Sweetheart review – good-natured caravan-park romance

The holiday romance coming-of-ager is the genre that’s given writer-director Marley Morrison her likable feature debut. And if you thought Ammonite was going to be this year’s only gay love story set in Dorset, think again. AJ (Nell Barlow) is a smart, intense, socially difficult and lonely teen who wears a bucket hat and aviator shades, and whose overbearing mum Tina (Jo Hartley) still insists on calling her by her childhood name of “April”, unfortunately abbreviated to “Ape”. In a fiercely misjudged attempt to get AJ to cheer up and buck up, she insists on taking her on an old-fashioned family getaway to a holiday park in Dorset, along with her younger sister Dayna (Tabitha Byron), pregnant older sister Lucy (Sophia di Martino) and Lucy’s easygoing partner Steve (Samuel Anderson).

Grumpy, defiant and unconvinced by her mum’s self-congratulatory and ostentatious rejection of homophobia, AJ retreats behind her headphones and her book – but then she sees the charismatic and glamorous lifeguard Isla (Ella-Rae Smith) by the pool, who seems to be really attracted to her. But Isla also, worryingly, seems to have no shortage of attractive but stupid guys hanging around her.
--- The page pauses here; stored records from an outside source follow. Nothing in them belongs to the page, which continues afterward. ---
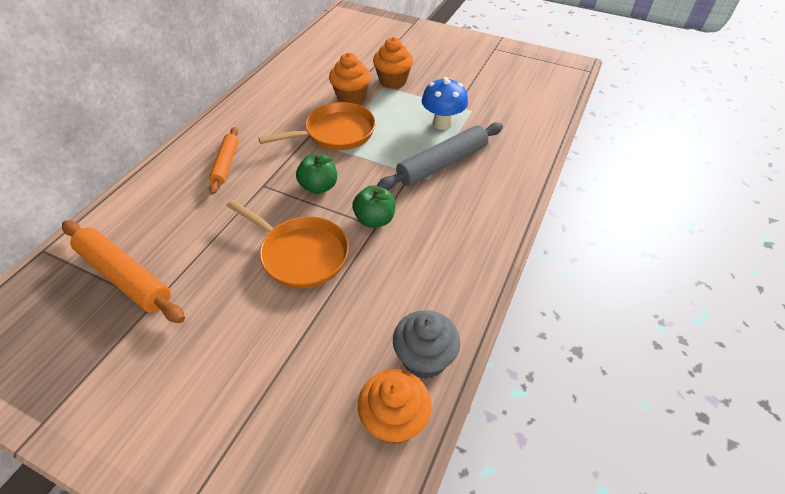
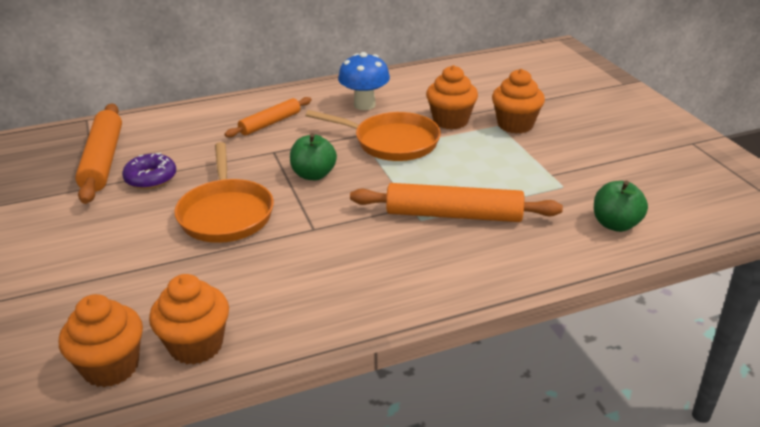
camera: 45 degrees right, 15 degrees down
(195, 265) = (151, 178): none -> purple donut
(374, 219) = (320, 223): green apple -> green apple (615, 224)
(424, 359) = (196, 345): grey cupcake -> orange cupcake
(442, 123) = (510, 182): blue mushroom -> blue mushroom (364, 105)
(442, 163) = (454, 215): grey rolling pin -> orange rolling pin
The resulting spark is the kind of miracle that maybe really only happens in the movies, but it doesn’t stop this being a good-natured love story, doomed to flower and fade in the space of a single holiday, leaving behind the traditional coming-of-age realisation that friends and family are what’s important right now. Morrison makes good use of the faintly weird locations of the holiday park and its static caravans. (Claire Oakley’s recent film Make Up used a holiday park for a horror film.) And Hartley has a nice line when she looks sadly at AJ and murmurs, almost to herself: “You don’t half look like your dad … ”

• Sweetheart is released on 24 September in cinemas.